**SUPPLIED MATERIAL:**

»»

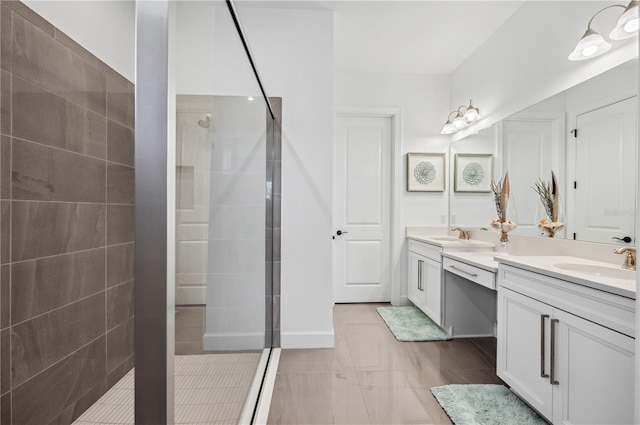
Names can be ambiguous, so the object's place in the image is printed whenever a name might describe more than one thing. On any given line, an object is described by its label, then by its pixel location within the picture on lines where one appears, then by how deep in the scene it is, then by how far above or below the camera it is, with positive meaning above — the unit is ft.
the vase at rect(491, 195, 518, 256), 7.64 -0.25
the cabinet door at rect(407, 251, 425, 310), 10.39 -2.40
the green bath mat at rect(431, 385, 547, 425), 5.21 -3.47
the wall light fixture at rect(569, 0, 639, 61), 5.06 +3.12
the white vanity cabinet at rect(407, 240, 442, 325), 9.08 -2.12
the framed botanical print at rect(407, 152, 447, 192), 11.87 +1.55
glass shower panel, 2.35 -0.42
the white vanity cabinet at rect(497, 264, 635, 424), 3.87 -1.99
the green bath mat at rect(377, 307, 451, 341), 8.67 -3.48
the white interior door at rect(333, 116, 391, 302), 12.07 +0.10
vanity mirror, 5.34 +1.23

««

**TASK INSTRUCTIONS:** All lines from the one that contains "the framed botanical" through the end of the listing above should be copied exactly, with nothing else.

**ANSWER FOR THE TASK:**
the framed botanical print at rect(407, 152, 447, 192), 11.87 +1.55
glass shower panel, 2.35 -0.42
the white vanity cabinet at rect(497, 264, 635, 424), 3.87 -1.99
the green bath mat at rect(377, 307, 451, 341), 8.67 -3.48
the white interior door at rect(333, 116, 391, 302), 12.07 +0.10
vanity mirror, 5.34 +1.23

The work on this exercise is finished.